» ASSIGNED TASK: Looking at the material below, work out how many of its lines hold the string "Activity". Give that figure alone.

============================================================

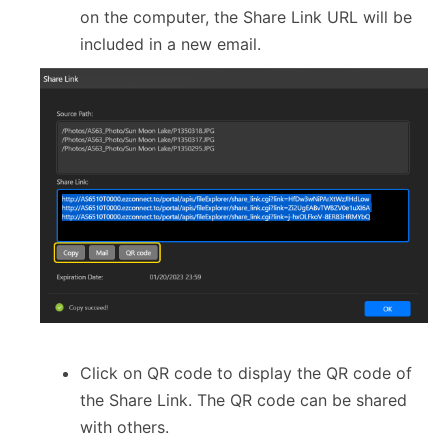
on the computer, the Share Link URL will be
included in a new email.
Click on QR code to display the QR code of
the Share Link. The QR code can be shared
with others.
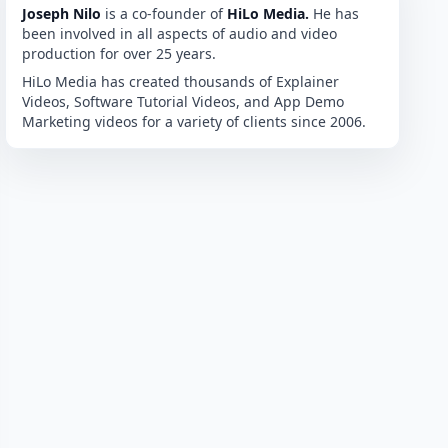
Joseph Nilo
is a co-founder of
HiLo Media.
He has
been involved in all aspects of audio and video
production for over 25 years.
HiLo Media has created thousands of Explainer
Videos, Software Tutorial Videos, and App Demo
Marketing videos for a variety of clients since 2006.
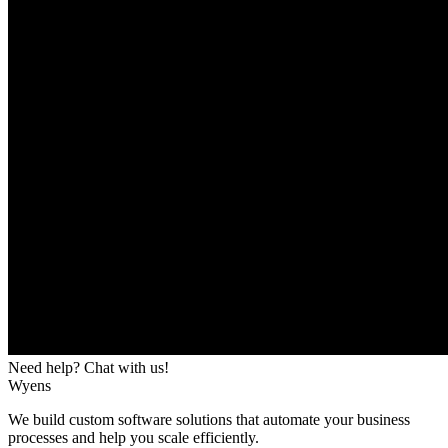
Need help? Chat with us!
Wyens
We build custom software solutions that automate your business
processes and help you scale efficiently.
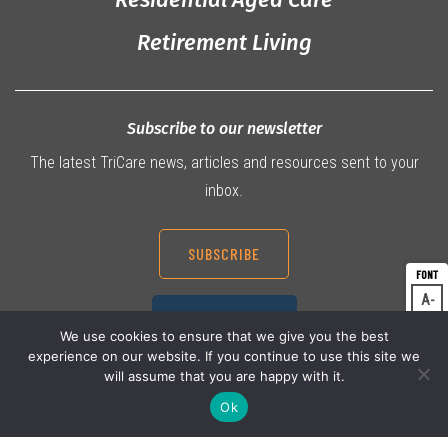
Retirement Living
Subscribe to our newsletter
The latest TriCare news, articles and resources sent to your
inbox.
SUBSCRIBE
A
Dec
07 3360 9000
A
Res
We use cookies to ensure that we give you the best
experience on our website. If you continue to use this site we
A
Inc
will assume that you are happy with it.
Ok
© 2026 TriCare Limited
Privacy Policy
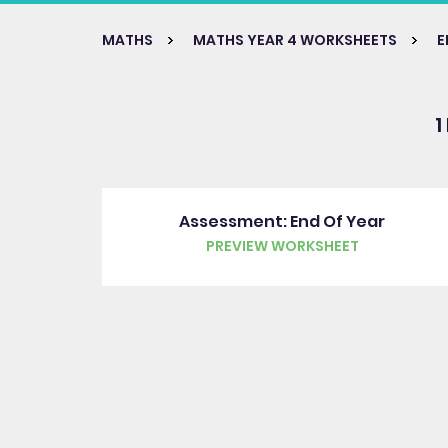
MATHS
MATHS YEAR 4 WORKSHEETS
E
1
Assessment: End Of Year
PREVIEW WORKSHEET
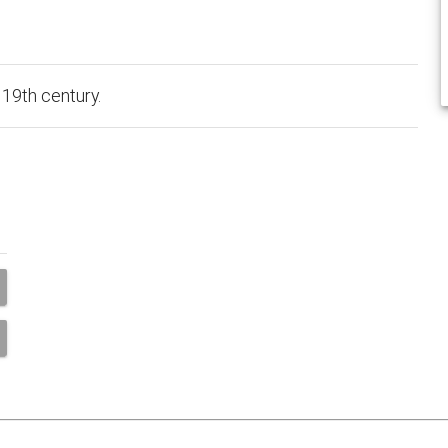
 19th century.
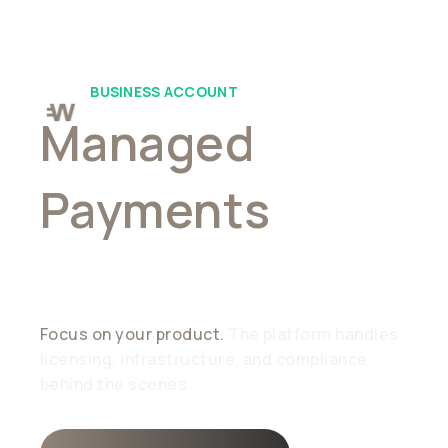
BUSINESS ACCOUNT
Managed
Payments
,
Simplified
Focus on your product.
The platform handles
licensing, infrastructure, and compliance
behind the scenes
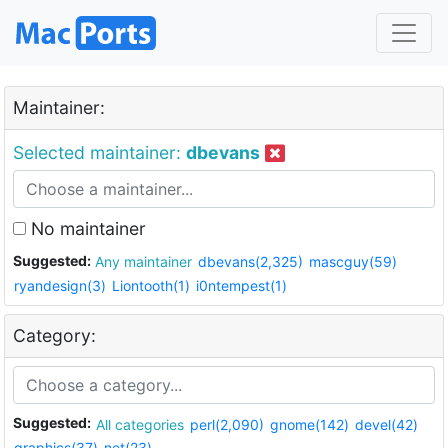
Maintainer:
Selected maintainer:
dbevans
No maintainer
Suggested:
Any maintainer
dbevans(2,325)
mascguy(59)
ryandesign(3)
Liontooth(1)
i0ntempest(1)
Category:
Suggested:
All categories
perl(2,090)
gnome(142)
devel(42)
graphics(37)
net(23)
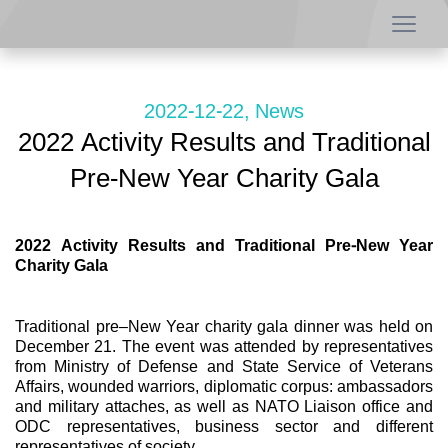
2022-12-22, News
2022 Activity Results and Traditional
Pre-New Year Charity Gala
2022 Activity Results and Traditional Pre-New Year
Charity Gala
Traditional pre–New Year charity gala dinner was held on
December 21. The event was attended by representatives
from Ministry of Defense and State Service of Veterans
Affairs, wounded warriors, diplomatic corpus: ambassadors
and military attaches, as well as NATO Liaison office and
ODC representatives, business sector and different
representatives of society.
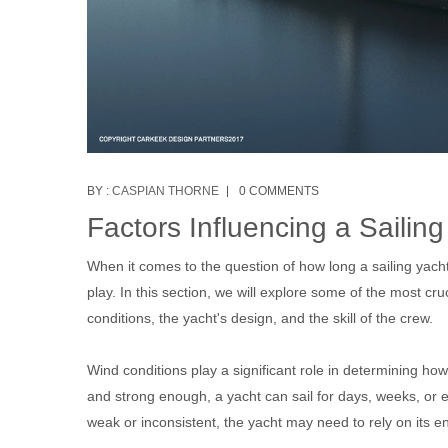
BY :
CASPIAN THORNE
0 COMMENTS
Factors Influencing a Sailin
When it comes to the question of how long a sailing yach
play. In this section, we will explore some of the most c
conditions, the yacht's design, and the skill of the crew.
Wind conditions play a significant role in determining how
and strong enough, a yacht can sail for days, weeks, or e
weak or inconsistent, the yacht may need to rely on its e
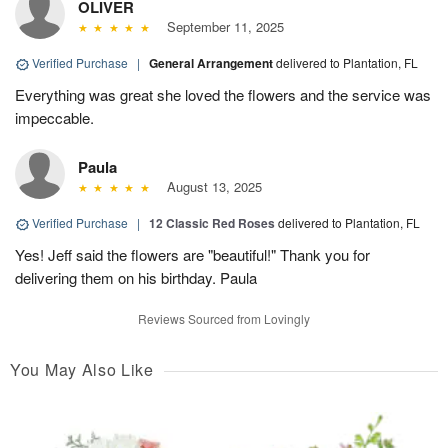
OLIVER
September 11, 2025
Verified Purchase
|
General Arrangement
delivered to Plantation, FL
Everything was great she loved the flowers and the service was
impeccable.
Paula
August 13, 2025
Verified Purchase
|
12 Classic Red Roses
delivered to Plantation, FL
Yes! Jeff said the flowers are "beautiful!" Thank you for
delivering them on his birthday. Paula
Reviews Sourced from Lovingly
You May Also Like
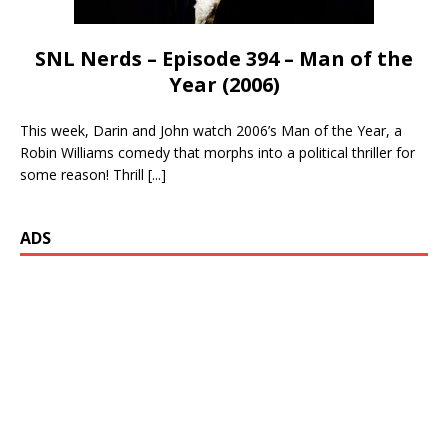
SNL Nerds – Episode 394 – Man of the
Year (2006)
This week, Darin and John watch 2006’s Man of the Year, a
Robin Williams comedy that morphs into a political thriller for
some reason! Thrill
[...]
ADS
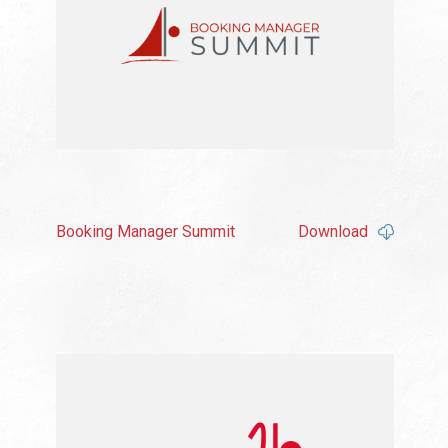
Booking Manager Summit
Download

============================================================

» RESULT OF THIS TASK: 2